College of

About Culture of Caring


The College of Human Medicine was founded as a medical school to caring and wellness. Over recent years, major events have affected the university at large, as well as the college itself. Some changes, have been deliberate, while others, like the Nassar tragedy, and the poor initial response and subsequent massive restructuring, have shaken the foundations of the entire populace of Michigan State University.

In response to the crisis, many new policies and initiatives were created leaving some wondering whether each was the flavor of the month. For this reason Dr. Norman Beauchamp Jr., executive vice president for health sciences, asked Jennifer Johnson, PhD, a psychologist and C.S. Mott Endowed Professor of Public Health and Claudia Finkelstein, MD, the college’s director of Wellness, Resiliency and Support for the Vulnerable, to lead a workgroup, which founded and developed the Culture of Caring program.

“The Culture of Caring is about making the system caring, safe and responsive,” said Dr Johnson. Our efforts reemphasize the college’s founding culture and we strive to ensure that the college fully acknowledges and respects the physical and emotional wellbeing of its faculty, staff, students and patients.”

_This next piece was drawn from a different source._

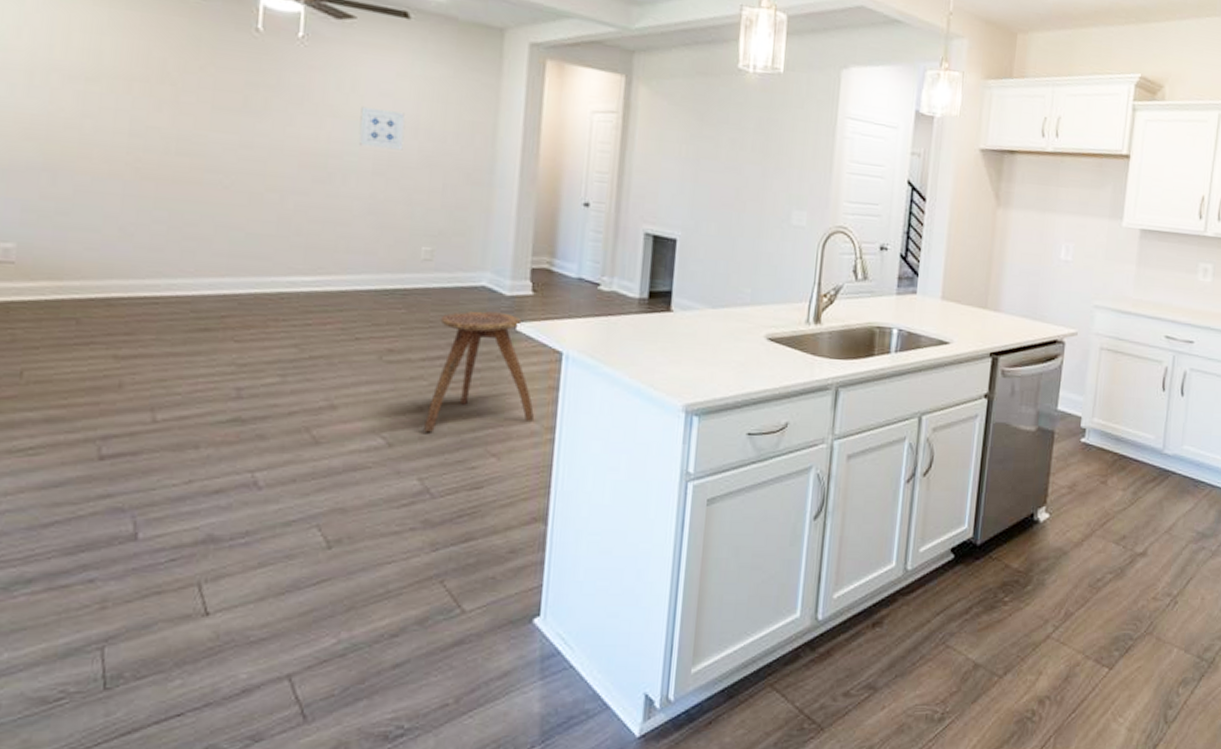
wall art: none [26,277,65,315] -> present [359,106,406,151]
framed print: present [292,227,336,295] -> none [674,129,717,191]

What is a Trauma-Informed Approach?

The Culture of Caring uses a trauma-informed approach, which is an evidence-based model for organizational change. It emphasizes the physical, psychological and emotional safety of those within the college, as well as for those it serves. Johnson emphasized that although the model includes the word “trauma,” it applies to more than the most serious cases, such as a physical assault. It’s equally aimed at dealing with smaller issues by creating a sense of safety, transparency and peer support.

While the program was started partly in response to the scandal that erupted around Larry Nassar, its scope is more wide ranging.  Institutional attitudes and habits must be examined in order to promote a culture where people are not afraid to speak up, and believe they will be heard. Trauma-informed principles are an institutional way to reestablish the college’s commitment to caring and wellness in a fair, honest, collaborative fashion.

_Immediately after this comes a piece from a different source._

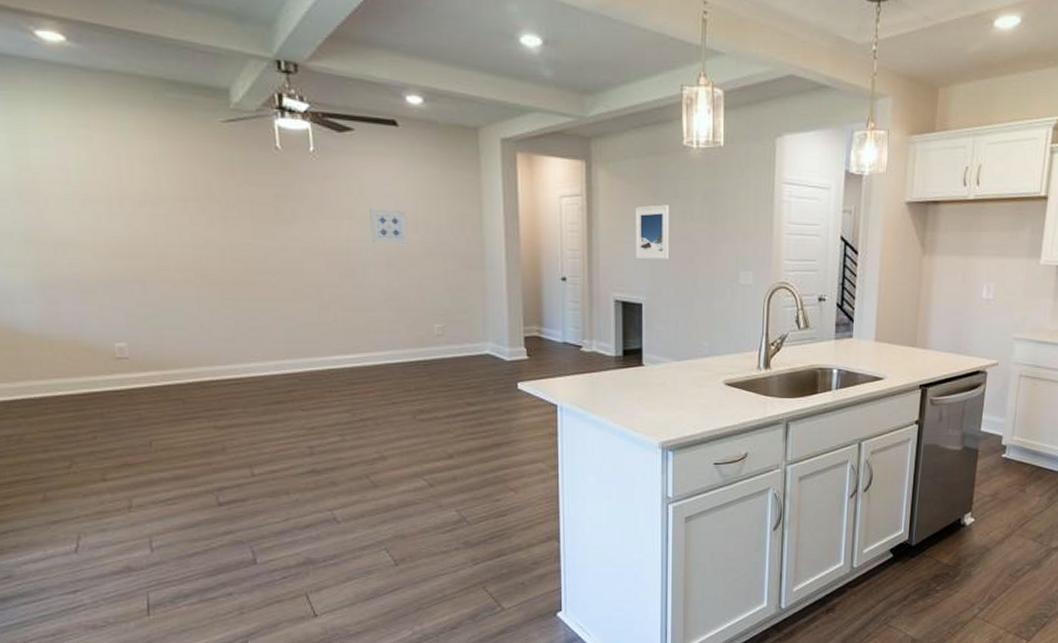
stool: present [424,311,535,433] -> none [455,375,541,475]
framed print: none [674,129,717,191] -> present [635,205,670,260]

Trauma is often divided into Big T trauma (such as natural disasters and sexual assault) and small t trauma which can include a major move, divorce, and other events which are frequently not acknowledged as having been traumatic by the person who has experienced them.

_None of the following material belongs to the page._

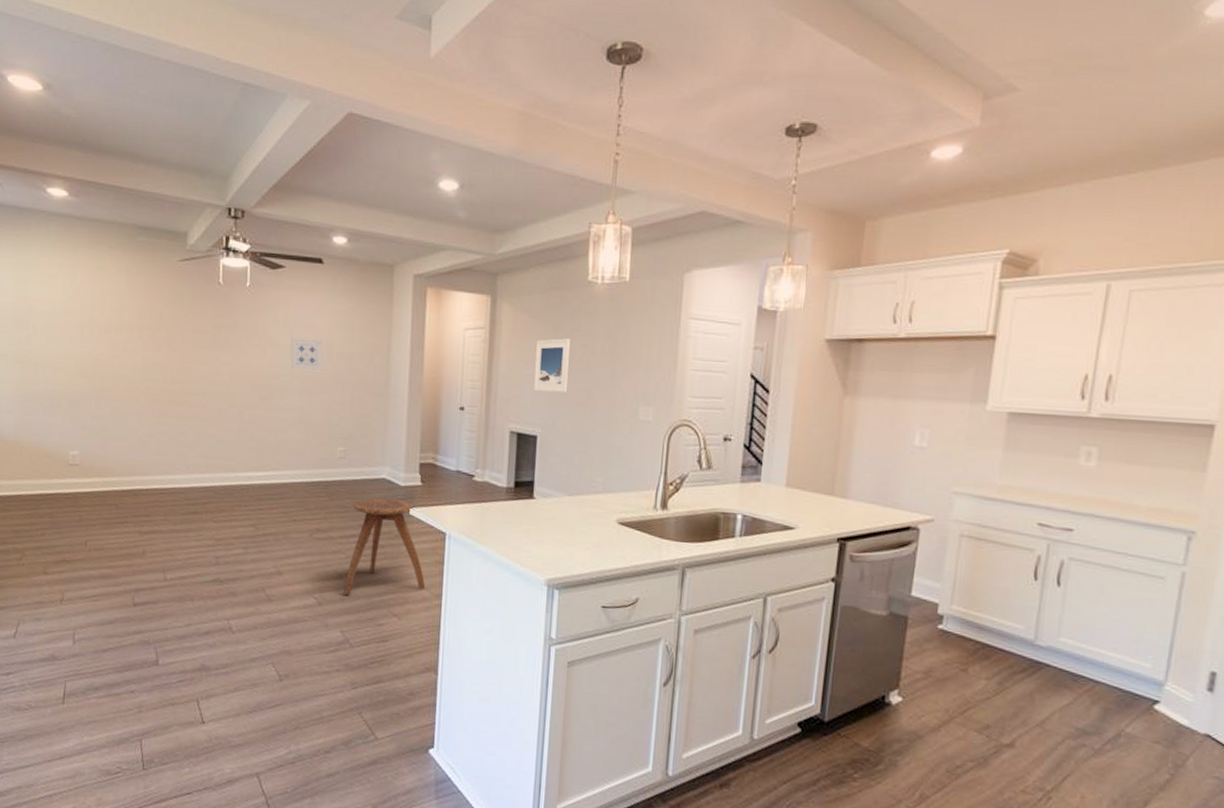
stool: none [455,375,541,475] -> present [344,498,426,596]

Even before the Coronavirus pandemic, none of our lives were entirely free of trauma. Now, as we face a global collective trauma together, these principles are more essential than ever.

Read more about the principles

What does the program consist of?

The Culture of Caring program is nimble. In addition to a Speaker Series and facilitated small group discussions (in East Lansing, Flint and Grand Rapids before the pandemic) the program has created virtual support groups, pop-up mindfulness sessions and newsletters.

The program also includes suggestion boxes, physical and virtual, and seeks “champions” – faculty and staff interested in learning more about the trauma-informed principles and putting them into practice.

“There’s no suggestion too big or too small,” Finkelstein said. “There’s no trauma too big or too small. If you see something, say something, and we can make this a better place,” she added.